Six brightened. “That was all right,” he said cheerfully. “Only about five minutes. Not bad at all.”
“You have the attention span of a two-year old,” Diva told him severely.
“I know.” He grinned.
They stepped forward to congratulate the new lifesharers, then the moment was over, and Arcan transported Cimma back to the 21st floor of the 256th skyrise. The others turned reluctantly away from Arcan, changed their mask packs, and began the long hike back to the skyrises, the visitor weaving exultantly between them.
It wasn’t until they reached the first rung of the ladder up to the skyrise that the visitor took his leave, glinting and shimmering against the dark surface of Valhai.
“I need to spend more time on Pictoria,” he said. “Neither I nor the trimorphs are quite ready to travel these astronomical distances yet. But we will be soon. I wish you luck in your lifesharing, Ledin and Grace, and I would like to thank all of you for rescuing me from the Dessites.” He flushed darkly. “If it weren’t for you I would have been terminated by now. I owe you all my life.” He flashed a brilliant white. “I can’t believe that at last I can make up my own mind, that I don’t have to do the bidding of anybody else. I never dared hope that my mind could be free of Dessite control. I hope to be worthy of the trust you have put in me, even if you are only 3b species.”
Six opened his mouth.
The visitor glowed and seemed to give a pulse of light. “—Although,” he admitted, “you seem to be progressing.”
“About time you gave us our due,” said Six.
“Not as high as me, of course,” scintillated the visitor. “I am nearly a category 1 entity now, you know!”
Six took a step in the visitor’s direction. But the small being flashed, and then vanished, winking out of existence as Six neared its position. Six could have sworn he heard a laugh as the bimorph left.
WHEN THEY REACHED the skyrise, the small group were taken aback to find rather more people than they had expected waiting to gree
t them on the 21st floor. Standing a few feet behind Cimma were Petra, Tallen and Bennel. But Mandalon was standing beside Cimma too, waiting to wish them well, and Grace opened her eyes wide as she saw who was standing next to him.
“Xenon! Genna!” Amanita’s children were standing stiffly beside the head of Sell, looking self-conscious, but both were trying to smile at her. Grace ran forwards.
“Thank you!” She looked around at Ledin, and went pink. “You don’t know how much this means to me!”
“We came to wish you well, Aunt Grace,” said Xenon. His eyes slid across to Mandalon, who seemed to be watching them closely.
Ledin wondered whether the head of Sell had exerted himself to convince Grace’s niece and nephew to forgive her. When he intercepted a small nod of approval from Mandalon, he realized he was right. Ledin smiled at Mandalon. It was the best wedding present he could have given Grace. Then he realized that Xenon 50 was still speaking.

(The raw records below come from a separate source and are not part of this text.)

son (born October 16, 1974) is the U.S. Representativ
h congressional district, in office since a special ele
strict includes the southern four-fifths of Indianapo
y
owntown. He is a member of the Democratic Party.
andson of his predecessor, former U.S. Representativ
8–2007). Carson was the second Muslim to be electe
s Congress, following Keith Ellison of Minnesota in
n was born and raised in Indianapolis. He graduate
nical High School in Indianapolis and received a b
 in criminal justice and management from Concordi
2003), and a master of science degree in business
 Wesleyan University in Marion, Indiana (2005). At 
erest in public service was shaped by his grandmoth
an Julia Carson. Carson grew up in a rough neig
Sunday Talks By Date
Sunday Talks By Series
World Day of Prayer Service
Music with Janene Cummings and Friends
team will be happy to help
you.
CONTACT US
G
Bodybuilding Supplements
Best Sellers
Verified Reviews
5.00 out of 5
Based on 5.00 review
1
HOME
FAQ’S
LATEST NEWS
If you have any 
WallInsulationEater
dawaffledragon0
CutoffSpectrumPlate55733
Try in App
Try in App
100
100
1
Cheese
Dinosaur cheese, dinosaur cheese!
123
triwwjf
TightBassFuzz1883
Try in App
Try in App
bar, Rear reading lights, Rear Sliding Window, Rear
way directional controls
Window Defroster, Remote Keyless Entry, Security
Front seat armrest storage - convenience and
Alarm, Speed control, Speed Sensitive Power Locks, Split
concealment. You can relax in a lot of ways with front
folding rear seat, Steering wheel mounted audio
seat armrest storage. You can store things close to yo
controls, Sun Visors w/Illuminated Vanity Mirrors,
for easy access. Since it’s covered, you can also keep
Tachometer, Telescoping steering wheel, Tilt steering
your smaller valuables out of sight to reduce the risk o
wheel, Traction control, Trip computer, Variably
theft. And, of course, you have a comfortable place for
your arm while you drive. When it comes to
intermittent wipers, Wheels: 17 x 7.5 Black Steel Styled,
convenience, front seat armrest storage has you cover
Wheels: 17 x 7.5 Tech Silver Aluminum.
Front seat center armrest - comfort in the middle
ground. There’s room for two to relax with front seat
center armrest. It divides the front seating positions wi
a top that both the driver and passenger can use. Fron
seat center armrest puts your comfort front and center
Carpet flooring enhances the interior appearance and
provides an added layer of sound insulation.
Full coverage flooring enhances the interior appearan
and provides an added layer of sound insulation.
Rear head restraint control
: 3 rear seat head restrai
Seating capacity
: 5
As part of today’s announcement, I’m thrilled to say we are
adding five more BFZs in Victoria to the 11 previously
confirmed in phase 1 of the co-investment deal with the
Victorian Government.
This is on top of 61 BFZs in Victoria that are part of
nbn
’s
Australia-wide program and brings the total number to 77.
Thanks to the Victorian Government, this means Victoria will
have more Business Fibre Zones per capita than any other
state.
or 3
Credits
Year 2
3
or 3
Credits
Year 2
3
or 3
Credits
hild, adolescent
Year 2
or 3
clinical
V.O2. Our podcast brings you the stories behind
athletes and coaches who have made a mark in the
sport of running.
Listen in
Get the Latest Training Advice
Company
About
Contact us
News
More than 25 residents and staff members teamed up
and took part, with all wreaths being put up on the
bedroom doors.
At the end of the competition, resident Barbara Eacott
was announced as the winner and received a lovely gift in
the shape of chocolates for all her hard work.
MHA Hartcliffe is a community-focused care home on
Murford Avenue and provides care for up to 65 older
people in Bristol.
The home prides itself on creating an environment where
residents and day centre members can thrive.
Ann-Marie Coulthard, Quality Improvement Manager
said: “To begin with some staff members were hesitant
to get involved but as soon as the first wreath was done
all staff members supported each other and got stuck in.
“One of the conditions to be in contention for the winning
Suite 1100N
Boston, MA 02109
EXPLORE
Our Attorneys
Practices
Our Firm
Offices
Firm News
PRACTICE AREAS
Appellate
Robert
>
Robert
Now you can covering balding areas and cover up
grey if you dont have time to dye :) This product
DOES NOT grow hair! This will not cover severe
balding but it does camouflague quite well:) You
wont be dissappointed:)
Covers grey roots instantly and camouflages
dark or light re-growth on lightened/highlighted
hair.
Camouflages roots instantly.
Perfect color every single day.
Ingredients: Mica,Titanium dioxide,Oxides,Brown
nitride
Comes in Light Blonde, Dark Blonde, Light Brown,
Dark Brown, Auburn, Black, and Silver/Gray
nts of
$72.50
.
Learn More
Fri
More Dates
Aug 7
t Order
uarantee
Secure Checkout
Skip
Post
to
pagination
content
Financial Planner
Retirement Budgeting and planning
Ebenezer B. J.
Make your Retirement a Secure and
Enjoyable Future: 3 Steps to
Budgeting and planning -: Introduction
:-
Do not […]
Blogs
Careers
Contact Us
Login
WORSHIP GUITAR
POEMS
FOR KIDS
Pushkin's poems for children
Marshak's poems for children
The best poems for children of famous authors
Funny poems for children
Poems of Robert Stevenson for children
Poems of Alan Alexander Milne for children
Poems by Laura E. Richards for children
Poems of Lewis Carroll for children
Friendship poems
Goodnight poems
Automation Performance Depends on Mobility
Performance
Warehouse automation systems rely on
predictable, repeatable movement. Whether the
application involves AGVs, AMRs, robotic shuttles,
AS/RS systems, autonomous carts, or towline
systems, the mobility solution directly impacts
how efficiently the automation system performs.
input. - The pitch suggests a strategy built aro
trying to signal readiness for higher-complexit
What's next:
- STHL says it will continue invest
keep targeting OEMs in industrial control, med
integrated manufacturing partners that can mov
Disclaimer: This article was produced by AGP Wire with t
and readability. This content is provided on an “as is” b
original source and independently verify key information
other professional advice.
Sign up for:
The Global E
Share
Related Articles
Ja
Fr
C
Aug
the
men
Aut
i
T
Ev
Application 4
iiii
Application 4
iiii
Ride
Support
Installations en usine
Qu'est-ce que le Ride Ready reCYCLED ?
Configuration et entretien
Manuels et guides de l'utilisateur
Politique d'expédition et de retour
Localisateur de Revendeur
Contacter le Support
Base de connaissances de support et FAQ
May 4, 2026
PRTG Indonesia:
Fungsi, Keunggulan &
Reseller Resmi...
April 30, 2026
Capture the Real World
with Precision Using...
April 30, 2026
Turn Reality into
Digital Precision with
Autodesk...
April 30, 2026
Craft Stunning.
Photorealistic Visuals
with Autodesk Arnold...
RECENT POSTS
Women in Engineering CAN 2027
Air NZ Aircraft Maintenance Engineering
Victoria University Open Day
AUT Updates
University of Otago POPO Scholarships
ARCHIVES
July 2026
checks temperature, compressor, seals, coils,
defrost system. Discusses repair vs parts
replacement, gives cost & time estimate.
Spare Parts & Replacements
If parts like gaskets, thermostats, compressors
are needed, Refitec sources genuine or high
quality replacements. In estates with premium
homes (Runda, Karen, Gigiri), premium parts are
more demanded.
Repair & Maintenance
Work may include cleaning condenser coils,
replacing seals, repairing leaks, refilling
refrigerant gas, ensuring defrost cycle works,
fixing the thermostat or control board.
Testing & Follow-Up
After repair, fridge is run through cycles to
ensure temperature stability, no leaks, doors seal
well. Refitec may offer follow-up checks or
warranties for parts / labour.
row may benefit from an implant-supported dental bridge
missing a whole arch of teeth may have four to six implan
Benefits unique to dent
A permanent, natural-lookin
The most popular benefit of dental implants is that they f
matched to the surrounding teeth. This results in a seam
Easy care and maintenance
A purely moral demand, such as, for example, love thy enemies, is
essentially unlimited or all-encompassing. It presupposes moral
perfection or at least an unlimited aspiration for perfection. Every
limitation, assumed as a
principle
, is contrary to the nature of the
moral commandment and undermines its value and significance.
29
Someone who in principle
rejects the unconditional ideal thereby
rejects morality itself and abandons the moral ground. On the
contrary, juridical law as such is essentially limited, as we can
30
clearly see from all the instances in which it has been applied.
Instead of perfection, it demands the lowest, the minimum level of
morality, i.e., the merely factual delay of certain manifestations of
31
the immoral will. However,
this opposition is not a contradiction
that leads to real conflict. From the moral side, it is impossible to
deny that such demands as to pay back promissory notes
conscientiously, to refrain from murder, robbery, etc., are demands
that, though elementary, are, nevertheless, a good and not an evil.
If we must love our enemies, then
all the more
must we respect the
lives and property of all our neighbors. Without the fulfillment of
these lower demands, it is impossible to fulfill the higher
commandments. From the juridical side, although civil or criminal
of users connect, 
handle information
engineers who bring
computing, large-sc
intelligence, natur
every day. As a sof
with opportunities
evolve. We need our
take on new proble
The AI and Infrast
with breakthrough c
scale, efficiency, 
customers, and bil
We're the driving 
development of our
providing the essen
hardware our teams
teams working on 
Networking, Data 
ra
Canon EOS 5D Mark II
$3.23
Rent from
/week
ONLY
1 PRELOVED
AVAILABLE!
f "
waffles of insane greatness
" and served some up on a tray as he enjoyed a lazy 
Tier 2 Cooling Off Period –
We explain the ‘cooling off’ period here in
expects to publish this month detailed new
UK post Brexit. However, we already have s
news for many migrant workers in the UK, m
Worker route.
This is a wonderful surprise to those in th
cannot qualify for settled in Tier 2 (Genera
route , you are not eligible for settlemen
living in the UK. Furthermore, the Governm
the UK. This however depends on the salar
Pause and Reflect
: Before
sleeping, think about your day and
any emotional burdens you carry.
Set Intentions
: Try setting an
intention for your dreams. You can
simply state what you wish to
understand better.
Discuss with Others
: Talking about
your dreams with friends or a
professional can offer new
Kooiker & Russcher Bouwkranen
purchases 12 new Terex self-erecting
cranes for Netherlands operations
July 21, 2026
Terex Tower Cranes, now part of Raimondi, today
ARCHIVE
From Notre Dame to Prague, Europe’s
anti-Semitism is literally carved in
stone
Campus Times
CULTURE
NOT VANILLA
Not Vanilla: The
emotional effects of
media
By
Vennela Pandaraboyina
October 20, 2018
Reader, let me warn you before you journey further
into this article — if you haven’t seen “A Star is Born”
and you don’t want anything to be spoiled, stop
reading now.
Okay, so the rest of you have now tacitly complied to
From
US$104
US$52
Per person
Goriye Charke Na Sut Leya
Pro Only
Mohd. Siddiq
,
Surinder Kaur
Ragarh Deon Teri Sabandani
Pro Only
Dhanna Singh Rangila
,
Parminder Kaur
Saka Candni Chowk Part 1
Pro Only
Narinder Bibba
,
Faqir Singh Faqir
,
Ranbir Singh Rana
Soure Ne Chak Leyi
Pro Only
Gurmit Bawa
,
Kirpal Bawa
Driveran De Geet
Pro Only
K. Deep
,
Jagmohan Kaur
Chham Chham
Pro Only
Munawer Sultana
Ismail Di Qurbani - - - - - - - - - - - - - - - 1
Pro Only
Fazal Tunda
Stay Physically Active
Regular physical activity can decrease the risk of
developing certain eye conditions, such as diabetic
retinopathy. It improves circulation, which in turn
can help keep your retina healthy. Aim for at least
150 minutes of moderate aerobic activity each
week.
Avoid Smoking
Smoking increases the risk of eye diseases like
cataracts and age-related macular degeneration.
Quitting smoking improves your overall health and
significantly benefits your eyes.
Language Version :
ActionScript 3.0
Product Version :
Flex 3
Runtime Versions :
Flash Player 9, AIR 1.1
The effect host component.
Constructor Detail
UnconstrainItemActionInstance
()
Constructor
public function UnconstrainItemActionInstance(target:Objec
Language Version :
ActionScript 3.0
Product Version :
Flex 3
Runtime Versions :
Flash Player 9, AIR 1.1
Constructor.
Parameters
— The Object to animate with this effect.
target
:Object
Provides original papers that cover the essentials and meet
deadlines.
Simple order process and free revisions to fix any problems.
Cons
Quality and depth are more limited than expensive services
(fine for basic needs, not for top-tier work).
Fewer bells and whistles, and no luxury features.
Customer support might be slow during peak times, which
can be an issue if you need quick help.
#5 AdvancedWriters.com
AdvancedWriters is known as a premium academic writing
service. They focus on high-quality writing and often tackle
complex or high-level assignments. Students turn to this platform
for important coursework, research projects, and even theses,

“We wanted you to know, Aunt Grace, that … that …” the boy looked at his sister, and then went on, “… that we don’t feel the same way our mother did. We do know that you didn’t have any intention of bringing ruin on the family; that you were just trying to help your friends.”
Grace felt a load lift off her shoulders, and a shiver of relief ran all the way down her spine. “Thank you! I know you can never forgive me, but I do want you to know that I am sorry that my actions should have ruined your lives.”
Xenon shook his head. “Genna and I will build our own lives back up now, Aunt Grace. You don’t need to worry about us.”
“Could … Could I see you … from … from time to time?”